## Required action
Your copy should repeat the data that follows exactly and contain no image.

## Dataset section
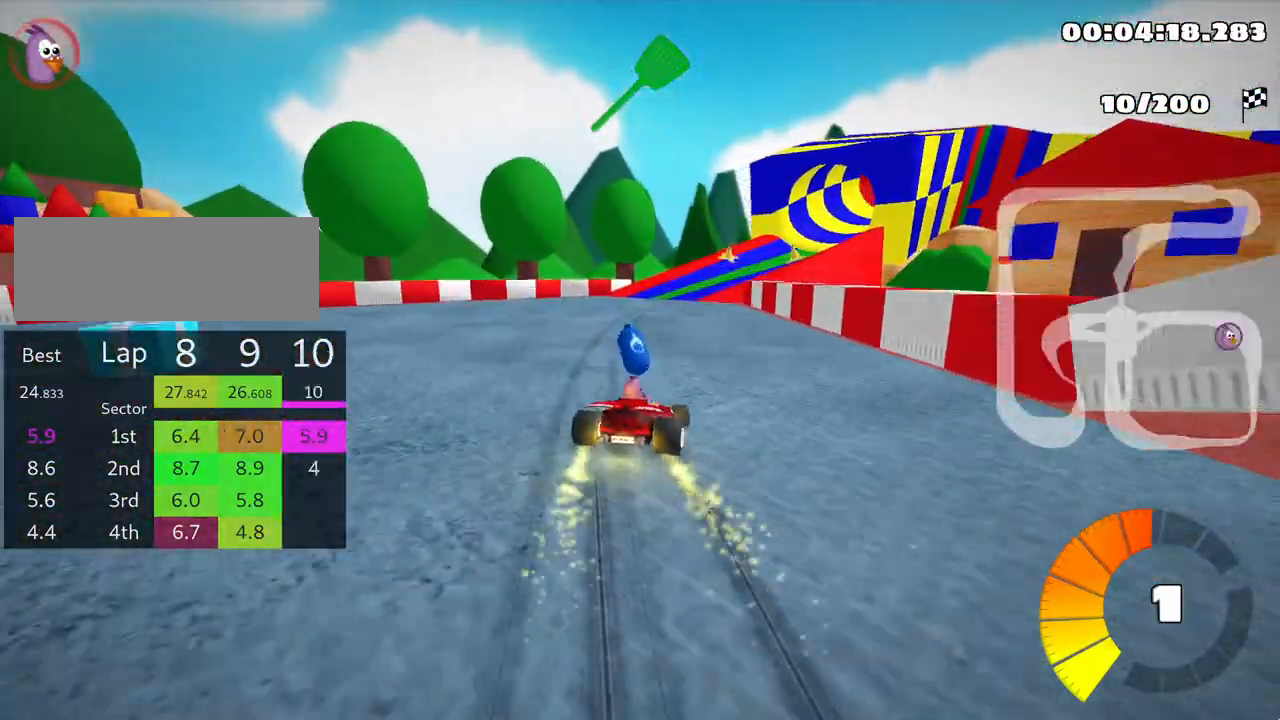
{"keys": ["right", "skid", "up"], "events": [[150, "left", "down"], [217, "right", "up"], [483, "left", "up"], [500, "right", "down"]]}
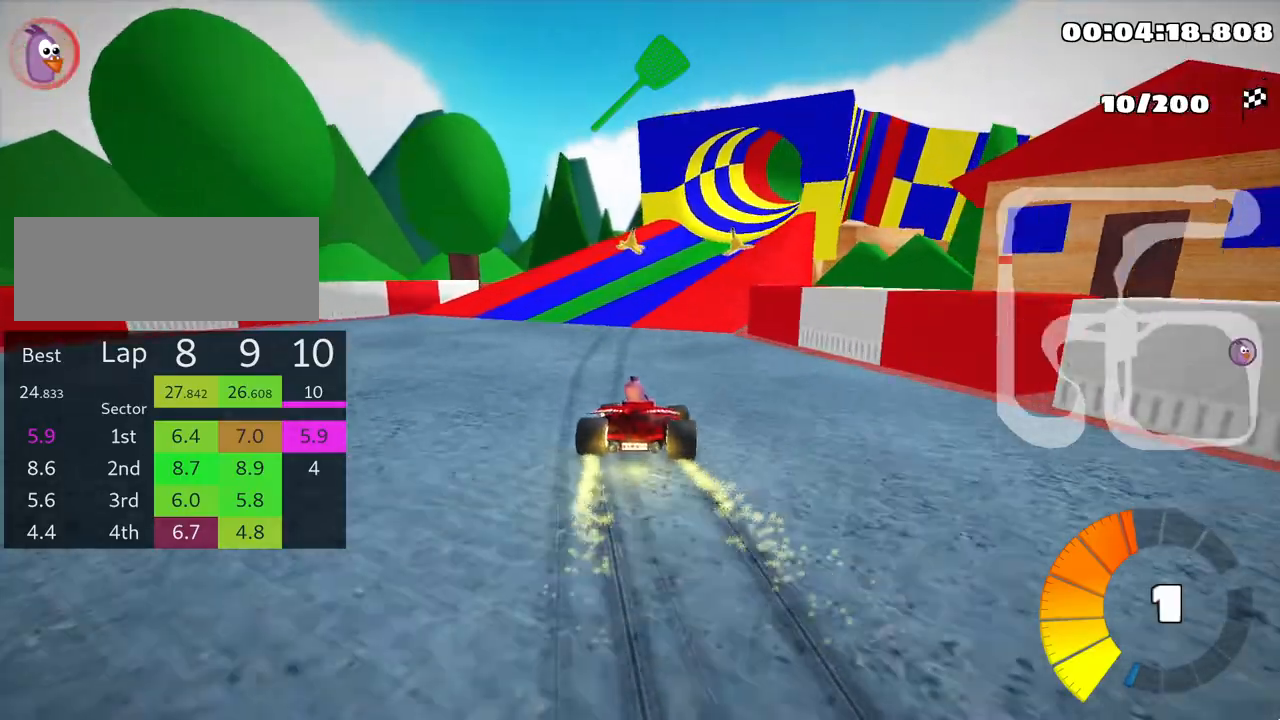
{"keys": ["left", "skid", "up"], "events": [[200, "nitro", "down"], [267, "right", "up"], [317, "left", "down"], [350, "nitro", "up"]]}
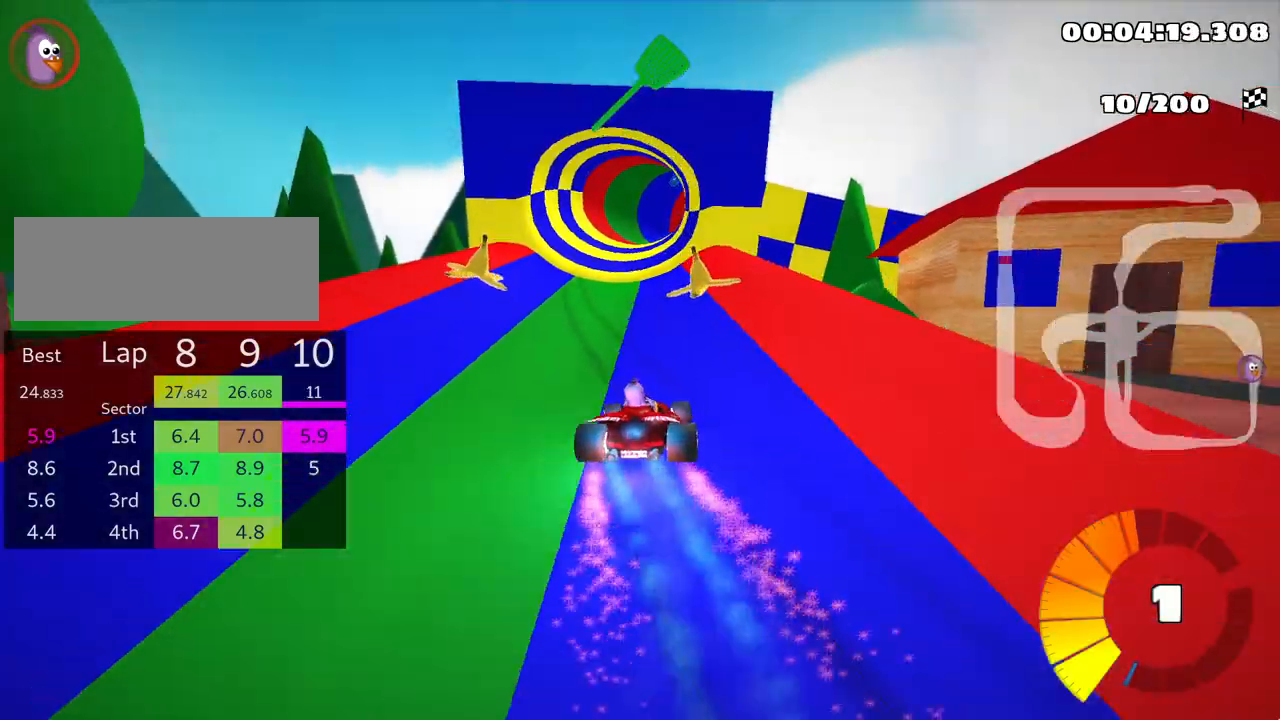
{"keys": ["left", "skid", "up"], "events": []}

## Response to the task
{"keys": ["right", "skid", "up"], "events": [[150, "left", "down"], [217, "right", "up"], [483, "left", "up"], [500, "right", "down"]]}
{"keys": ["left", "skid", "up"], "events": [[200, "nitro", "down"], [267, "right", "up"], [317, "left", "down"], [350, "nitro", "up"]]}
{"keys": ["left", "skid", "up"], "events": []}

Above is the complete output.